══ Passage shown ══

HIGHLIGHTS & OUTLOOK

 

HIGHLIGHTS – FOURTH QUARTER AND YEAR END 2014

 

  • In 2014, significant per-share growth in production and reserves was achieved and material improvements were realized in controllable cash costs and the cost of reserve additions.
  • Production for the year averaged 6,980 Boe per day (21% oil plus NGL), a per-share increase of 51% from 2013 (notable given the 28% increase in shares outstanding). Fourth quarter production was 10,173 Boe per day (20% oil plus NGL), an increase of 69% on a per-share basis from the previous year.  The increase was the result of growth at Umbach where fourth quarter production was 8,775 Boe per day, an increase of 169% from 3,262 Boe per day in the fourth quarter of 2013.
  • NGL production was 1,605 barrels per day in the fourth quarter, year-over-year growth of 131%. The increase was the result of production growth from the liquids-rich Montney formation at Umbach where NGL recovery was 35 barrels per Mmcf sales in the fourth quarter.  With approximately 60% of the NGL mix being condensate plus pentanes, the NGL price of $56.15 per barrel was 74% of the average Edmonton light oil price.

═══

# Work item
Could you summarize the 2014 highlights in two sentences?

══ Material shown ══

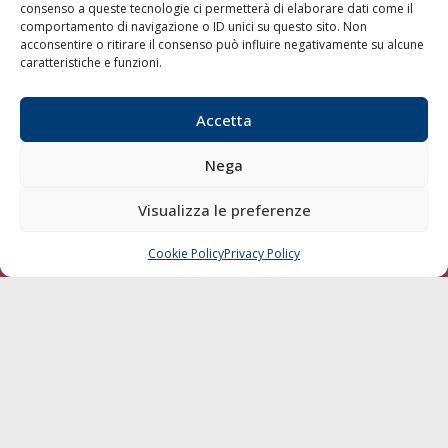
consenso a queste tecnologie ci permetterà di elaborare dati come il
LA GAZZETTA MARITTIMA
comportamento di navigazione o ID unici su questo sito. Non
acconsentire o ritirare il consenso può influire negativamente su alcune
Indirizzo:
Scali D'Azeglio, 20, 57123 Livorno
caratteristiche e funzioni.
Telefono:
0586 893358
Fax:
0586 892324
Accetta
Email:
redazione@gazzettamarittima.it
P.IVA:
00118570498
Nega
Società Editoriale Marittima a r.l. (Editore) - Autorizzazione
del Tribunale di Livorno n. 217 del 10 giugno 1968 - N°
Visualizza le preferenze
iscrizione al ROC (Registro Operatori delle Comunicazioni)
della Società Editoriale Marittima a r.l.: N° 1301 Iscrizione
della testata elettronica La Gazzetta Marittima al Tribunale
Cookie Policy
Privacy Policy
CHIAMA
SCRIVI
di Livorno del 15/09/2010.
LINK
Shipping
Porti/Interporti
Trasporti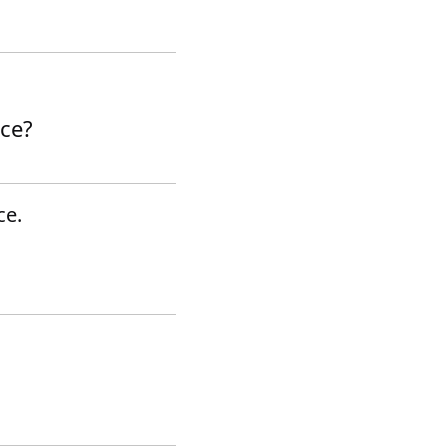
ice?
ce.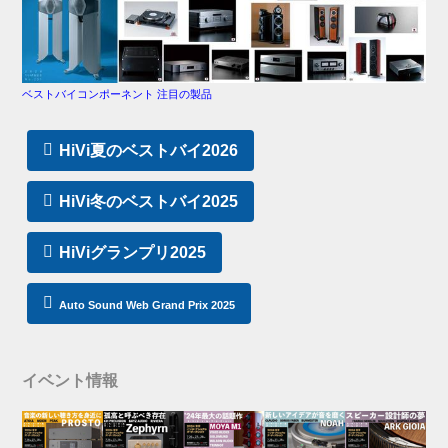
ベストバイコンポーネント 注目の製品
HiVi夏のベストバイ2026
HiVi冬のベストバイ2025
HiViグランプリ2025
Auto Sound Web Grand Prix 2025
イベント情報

═══
══ Material shown ══

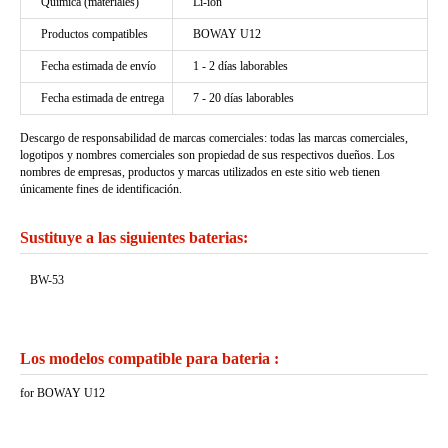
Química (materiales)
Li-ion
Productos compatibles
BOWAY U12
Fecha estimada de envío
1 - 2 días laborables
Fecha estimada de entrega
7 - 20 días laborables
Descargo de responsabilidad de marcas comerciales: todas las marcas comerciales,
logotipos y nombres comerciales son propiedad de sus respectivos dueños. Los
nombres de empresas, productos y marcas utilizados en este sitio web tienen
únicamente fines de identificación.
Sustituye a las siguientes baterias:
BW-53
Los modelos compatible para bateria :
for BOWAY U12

═══

# Response box
In 2014, production and reserves grew significantly per share: production averaged 6,980 Boe per day, up 51% per share from 2013, and fourth-quarter production reached 10,173 Boe per day, an increase that came from growth at Umbach. Fourth-quarter NGL production rose 131% year over year to 1,605 barrels per day because of production growth in the liquids-rich Montney formation at Umbach, and the NGL price of $56.15 per barrel was 74% of the average Edmonton light oil price.